Sorry for the many questions - I hope I don't waste too much of your time. I couldn't agree more with this users comment the other day.
For the sake of simplicity let's say i want to make an entity SEK_AMOUNT, e.g. 10 from the expression SEK 10. I'd like to teach a NER model to capture this - this is a toy example.
Using patterns I can easily capture SEK 10 with a few false positives whereas 10 is not possible without getting a lot of false positives. How do you propose to proceed?
In a real world example I have a custom component that uses the EntityRuler. It creates entities but with false positives. However it is a good starting point to collect entities from scratch by using the existing entities plus some logic around those, but the entities from my component should NOT be saved as entities. Should I write my own recipe for this? Probably something close to ner.match?

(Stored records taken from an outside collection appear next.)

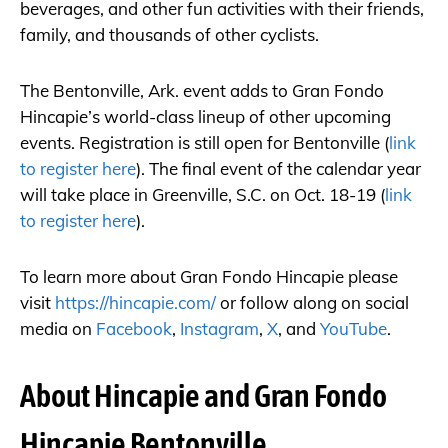
beverages, and other fun activities with their friends,
family, and thousands of other cyclists.
The Bentonville, Ark. event adds to Gran Fondo
Hincapie’s world-class lineup of other upcoming
events. Registration is still open for Bentonville (
link
to register here
). The final event of the calendar year
will take place in Greenville, S.C. on Oct. 18-19 (
link
to register here
).
To learn more about Gran Fondo Hincapie please
visit
https://hincapie.com/
or follow along on social
media on
Facebook
,
Instagram
,
X
, and
YouTube
.
About Hincapie and Gran Fondo
Hincapie Bentonville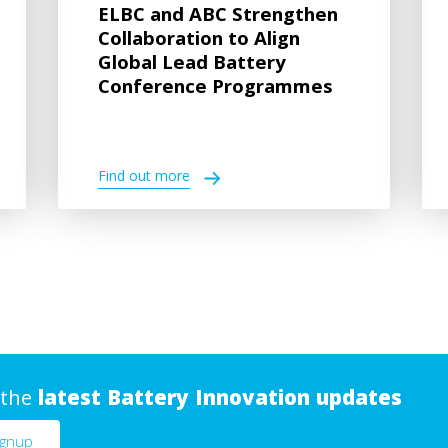
ELBC and ABC Strengthen
Collaboration to Align
Global Lead Battery
Conference Programmes
Find out more
 the
latest Battery Innovation updates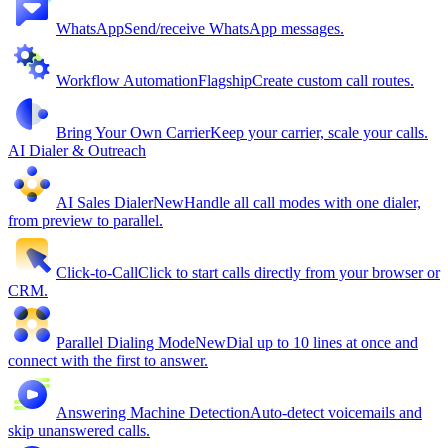
WhatsApp
Send/receive WhatsApp messages.
Workflow Automation
Flagship
Create custom call routes.
Bring Your Own Carrier
Keep your carrier, scale your calls.
AI Dialer & Outreach
AI Sales Dialer
New
Handle all call modes with one dialer,
from preview to parallel.
Click-to-Call
Click to start calls directly from your browser or
CRM.
Parallel Dialing Mode
New
Dial up to 10 lines at once and
connect with the first to answer.
Answering Machine Detection
Auto-detect voicemails and
skip unanswered calls.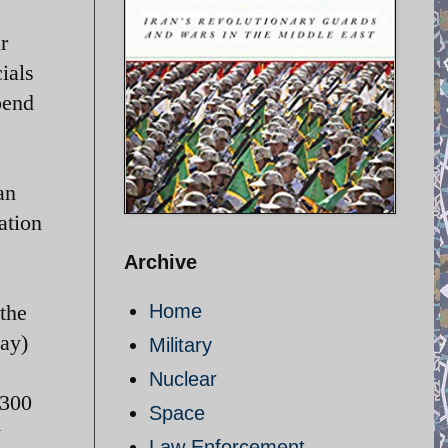
r
ials
pend
an
ation
Archive
 the
Home
1 May)
Military
Nuclear
-300
Space
y
Law Enforcement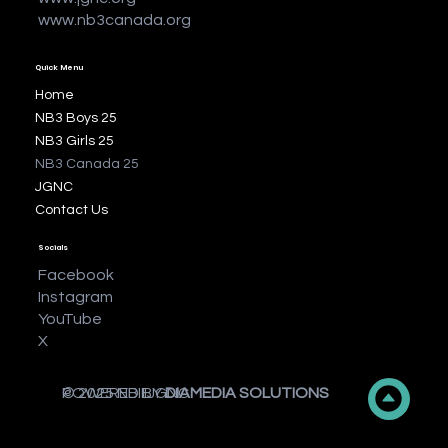
www.nb3canada.org
Quick Menu
Home
NB3 Boys 25
NB3 Girls 25
NB3 Canada 25
JGNC
Contact Us
Socials
Facebook
Instagram
YouTube
X
© 2025 NBIIIJGNC
POWERED BY
DIAMEDIA SOLUTIONS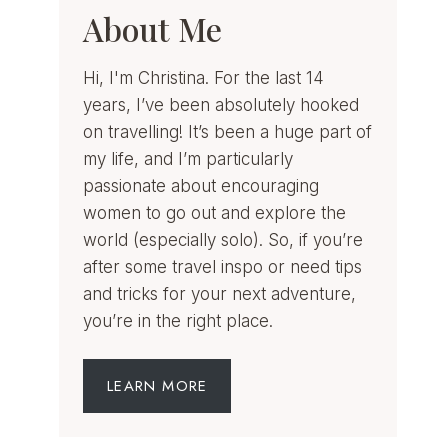
About Me
Hi, I'm Christina. For the last 14
years, I’ve been absolutely hooked
on travelling! It’s been a huge part of
my life, and I’m particularly
passionate about encouraging
women to go out and explore the
world (especially solo). So, if you’re
after some travel inspo or need tips
and tricks for your next adventure,
you’re in the right place.
LEARN MORE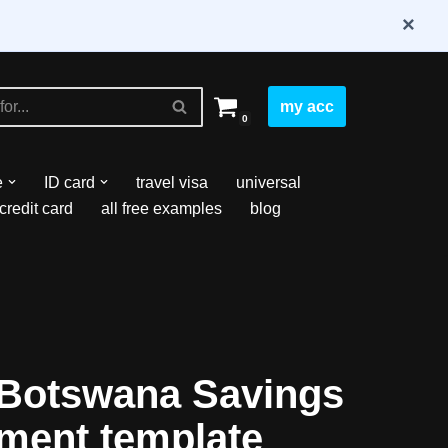
×
my acc
0
e
ID card
travel visa
universal
credit card
all free examples
blog
Botswana Savings
ement template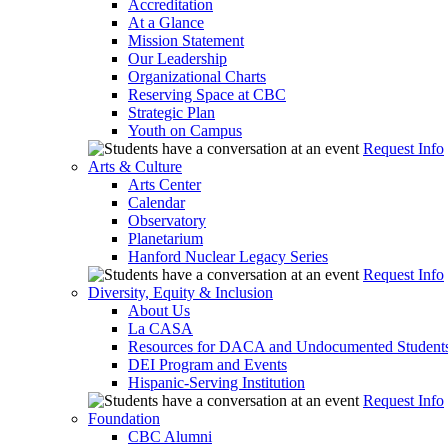
Accreditation
At a Glance
Mission Statement
Our Leadership
Organizational Charts
Reserving Space at CBC
Strategic Plan
Youth on Campus
Request Info
Arts & Culture
Arts Center
Calendar
Observatory
Planetarium
Hanford Nuclear Legacy Series
Request Info
Diversity, Equity & Inclusion
About Us
La CASA
Resources for DACA and Undocumented Student
DEI Program and Events
Hispanic-Serving Institution
Request Info
Foundation
CBC Alumni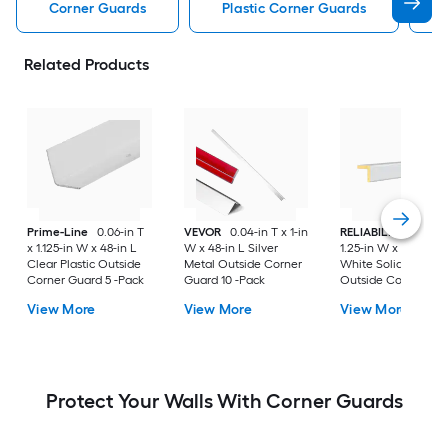
Corner Guards
Plastic Corner Guards
Related Products
Prime-Line
0.06-in T
VEVOR
0.04-in T x 1-in
RELIABILT
1.25-in T
x 1.125-in W x 48-in L
W x 48-in L Silver
1.25-in W x 96-in L
Clear Plastic Outside
Metal Outside Corner
White Solid wood
Corner Guard 5 -Pack
Guard 10 -Pack
Outside Corner Gu
View More
View More
View More
Protect Your Walls With Corner Guards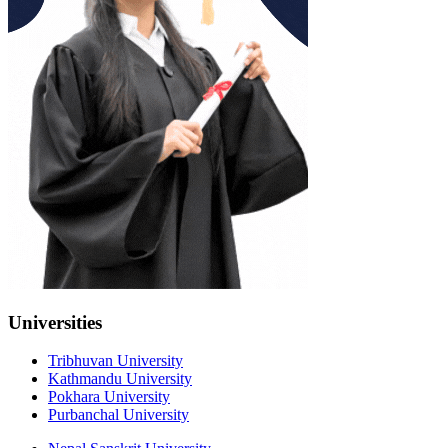
Universities
Tribhuvan University
Kathmandu University
Pokhara University
Purbanchal University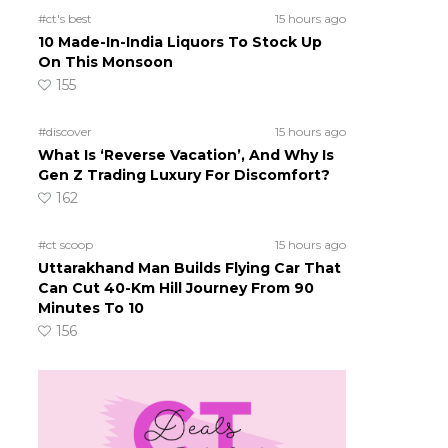
#ct's best
15 hours ago
10 Made-In-India Liquors To Stock Up
On This Monsoon
155
#discover
15 hours ago
What Is ‘Reverse Vacation’, And Why Is
Gen Z Trading Luxury For Discomfort?
162
#ct scoop
15 hours ago
Uttarakhand Man Builds Flying Car That
Can Cut 40-Km Hill Journey From 90
Minutes To 10
156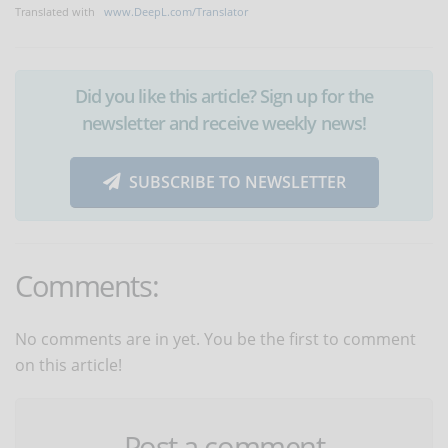
Translated with
www.DeepL.com/Translator
Did you like this article? Sign up for the
newsletter and receive weekly news!
SUBSCRIBE TO NEWSLETTER
Comments:
No comments are in yet. You be the first to comment
on this article!
Post a comment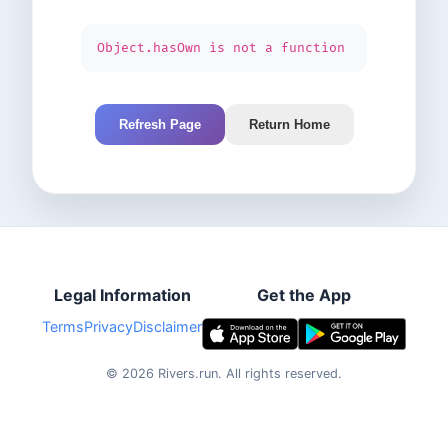
Object.hasOwn is not a function
Refresh Page
Return Home
Legal Information
Get the App
Terms
Privacy
Disclaimer
©
2026
Rivers.run.
All rights reserved.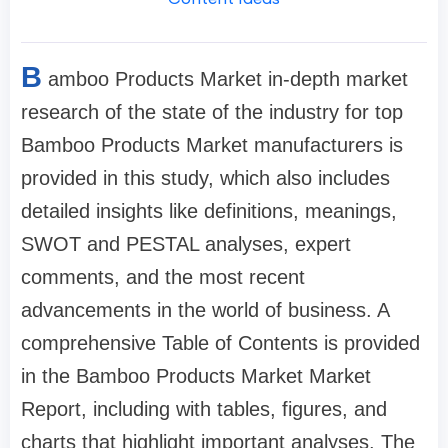
B
amboo Products Market in-depth market
research of the state of the industry for top
Bamboo Products Market manufacturers is
provided in this study, which also includes
detailed insights like definitions, meanings,
SWOT and PESTAL analyses, expert
comments, and the most recent
advancements in the world of business. A
comprehensive Table of Contents is provided
in the Bamboo Products Market Market
Report, including with tables, figures, and
charts that highlight important analyses. The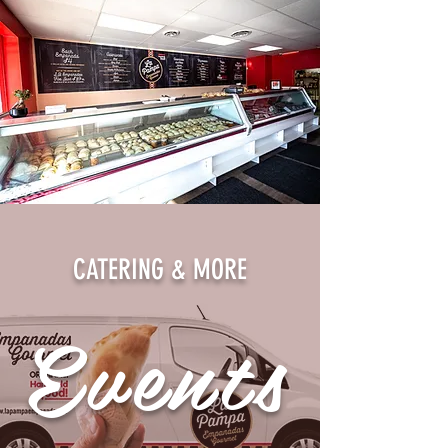
CATERING & MORE
Events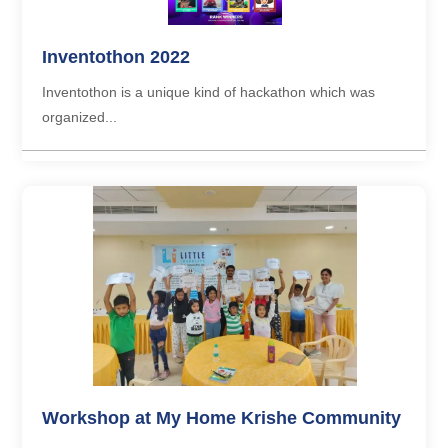
Inventothon 2022
Inventothon is a unique kind of hackathon which was
organized...
Workshop at My Home Krishe Community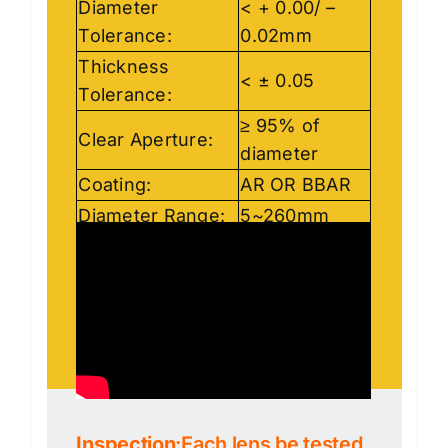
Diameter
< + 0.00/ –
Tolerance:
0.02mm
Thickness
< ± 0.05
Tolerance:
≥ 95% of
Clear Aperture:
diameter
Coating:
AR OR BBAR
Diameter Range:
5~260mm
Inspection
:Each lens be tested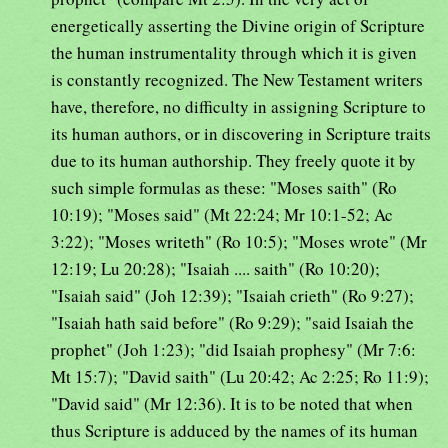
energetically asserting the Divine origin of Scripture
the human instrumentality through which it is given
is constantly recognized. The New Testament writers
have, therefore, no difficulty in assigning Scripture to
its human authors, or in discovering in Scripture traits
due to its human authorship. They freely quote it by
such simple formulas as these: "Moses saith" (Ro
10:19); "Moses said" (Mt 22:24; Mr 10:1-52; Ac
3:22); "Moses writeth" (Ro 10:5); "Moses wrote" (Mr
12:19; Lu 20:28); "Isaiah .... saith" (Ro 10:20);
"Isaiah said" (Joh 12:39); "Isaiah crieth" (Ro 9:27);
"Isaiah hath said before" (Ro 9:29); "said Isaiah the
prophet" (Joh 1:23); "did Isaiah prophesy" (Mr 7:6:
Mt 15:7); "David saith" (Lu 20:42; Ac 2:25; Ro 11:9);
"David said" (Mr 12:36). It is to be noted that when
thus Scripture is adduced by the names of its human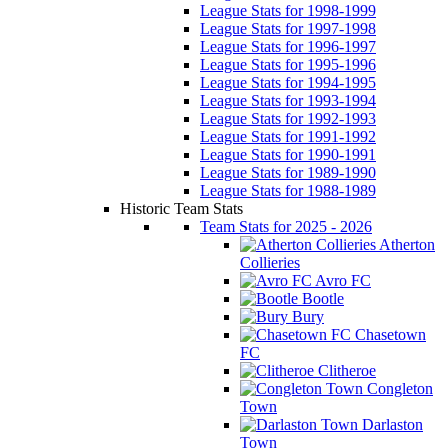
League Stats for 1998-1999
League Stats for 1997-1998
League Stats for 1996-1997
League Stats for 1995-1996
League Stats for 1994-1995
League Stats for 1993-1994
League Stats for 1992-1993
League Stats for 1991-1992
League Stats for 1990-1991
League Stats for 1989-1990
League Stats for 1988-1989
Historic Team Stats
Team Stats for 2025 - 2026
Atherton
Collieries
Avro FC
Bootle
Bury
Chasetown
FC
Clitheroe
Congleton
Town
Darlaston
Town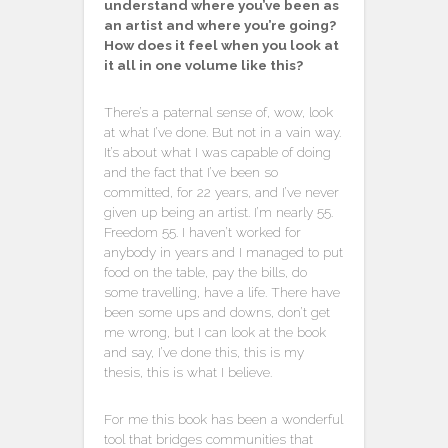
understand where you’ve been as
an artist and where you’re going?
How does it feel when you look at
it all in one volume like this?
There’s a paternal sense of, wow, look
at what I’ve done. But not in a vain way.
It’s about what I was capable of doing
and the fact that I’ve been so
committed, for 22 years, and I’ve never
given up being an artist. I’m nearly 55.
Freedom 55. I haven’t worked for
anybody in years and I managed to put
food on the table, pay the bills, do
some travelling, have a life. There have
been some ups and downs, don’t get
me wrong, but I can look at the book
and say, I’ve done this, this is my
thesis, this is what I believe.
For me this book has been a wonderful
tool that bridges communities that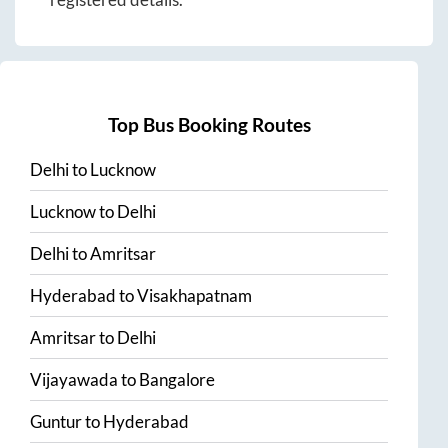
Top Bus Booking Routes
Delhi
to
Lucknow
Lucknow
to
Delhi
Delhi
to
Amritsar
Hyderabad
to
Visakhapatnam
Amritsar
to
Delhi
Vijayawada
to
Bangalore
Guntur
to
Hyderabad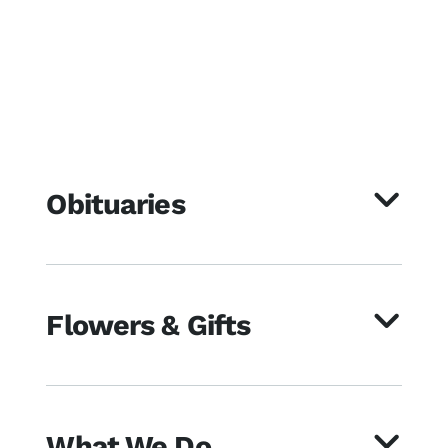
Obituaries
Flowers & Gifts
What We Do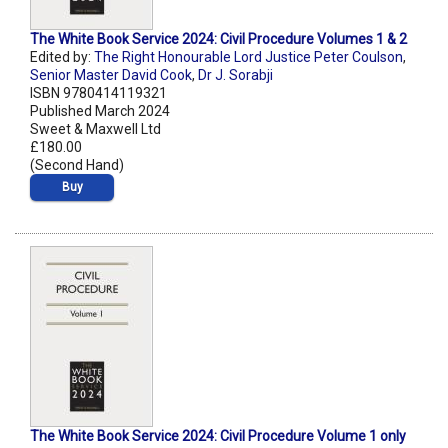
The White Book Service 2024: Civil Procedure Volumes 1 & 2
Edited by:
The Right Honourable Lord Justice Peter Coulson
,
Senior Master David Cook
,
Dr J. Sorabji
ISBN 9780414119321
Published March 2024
Sweet & Maxwell Ltd
£180.00
(Second Hand)
Buy
The White Book Service 2024: Civil Procedure Volume 1 only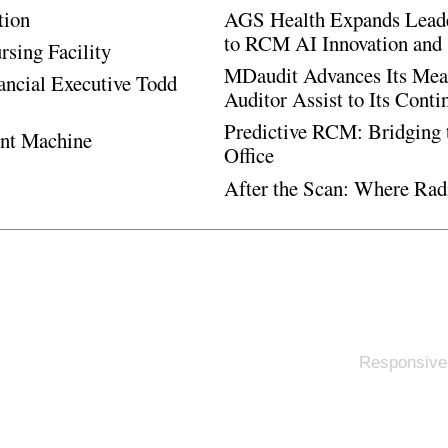
tion
AGS Health Expands Leade
to RCM AI Innovation and 
rsing Facility
MDaudit Advances Its Mean
ancial Executive Todd
Auditor Assist to Its Cont
Predictive RCM: Bridging 
ent Machine
Office
After the Scan: Where Rad
Responsive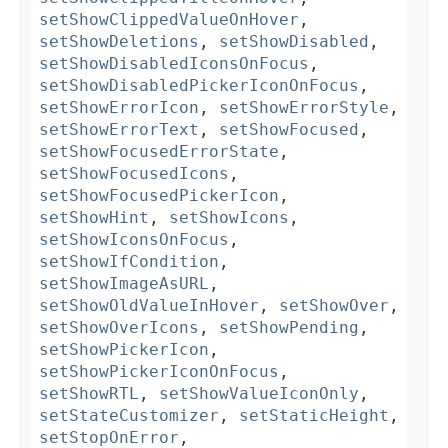
setShowClippedValueOnHover
,
setShowDeletions
,
setShowDisabled
,
setShowDisabledIconsOnFocus
,
setShowDisabledPickerIconOnFocus
,
setShowErrorIcon
,
setShowErrorStyle
,
setShowErrorText
,
setShowFocused
,
setShowFocusedErrorState
,
setShowFocusedIcons
,
setShowFocusedPickerIcon
,
setShowHint
,
setShowIcons
,
setShowIconsOnFocus
,
setShowIfCondition
,
setShowImageAsURL
,
setShowOldValueInHover
,
setShowOver
,
setShowOverIcons
,
setShowPending
,
setShowPickerIcon
,
setShowPickerIconOnFocus
,
setShowRTL
,
setShowValueIconOnly
,
setStateCustomizer
,
setStaticHeight
,
setStopOnError
,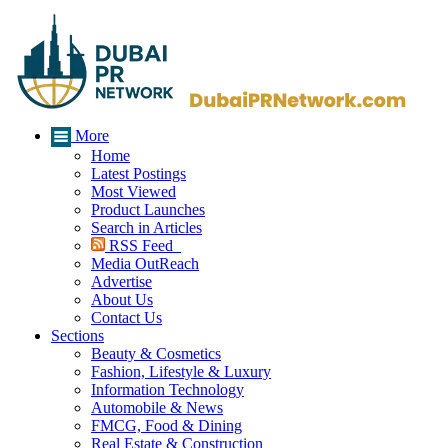
More
Home
Latest Postings
Most Viewed
Product Launches
Search in Articles
RSS Feed
Media OutReach
Advertise
About Us
Contact Us
Sections
Beauty & Cosmetics
Fashion, Lifestyle & Luxury
Information Technology
Automobile & News
FMCG, Food & Dining
Real Estate & Construction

Off-topic: when do you announce spaCyIRL for 2020? Hopefully you'll continue the great success from this year!
I think a custom recipe would work well for your problem. You could just recognise SEK 10 and then trim the entity down with a rule afterwards. Alternatively you could just have the classification technology recognise the whole phrase, and then only use the numeric part in your application?
I think using the patterns to train a model, probably with a custom recipe so you have better control and can customise things, seems like a good approach.
I did around 200 annotations and got a model with 40% accuracy (just wanted to sanity check the model) using en_vectors_web_lg. Then I tried ner.teach with the new model but it suggested almost every token as an entity which puzzles me. Then I just rejected a whole lot so I have 265 accepted and 1176 rejected in total. Now when I try to ner.batch-train again I get the following error
ValueError: [E103] Trying to set conflicting doc.ents: '(166, 167, '!M_AMT')' and '(154, 167, '!M_AMT')'. A token can only be part of one entity, so make sure the entities you're setting don't overlap.
I'm guessing it has to do with the binary annotations task (one task per matched span instead of one task per document)? The initial batch train output puzzles me as well
Loaded model en_vectors_web_lg
Using 50% of accept/reject examples (210) for evaluation
Using 100% of remaining examples (305) for training
Dropout: 0.2 Batch size: 10 Iterations: 10
The binary annotations work best for improving an existing model. If you're starting from scratch, often the model struggles to refine the definition of the task, given the weak supervision. So that might be what's happening here. You could try using the --no-missing flag, which declares that any entities that aren't present are incorrect. If your annotations don't have many missing entities, this would probably work quite well.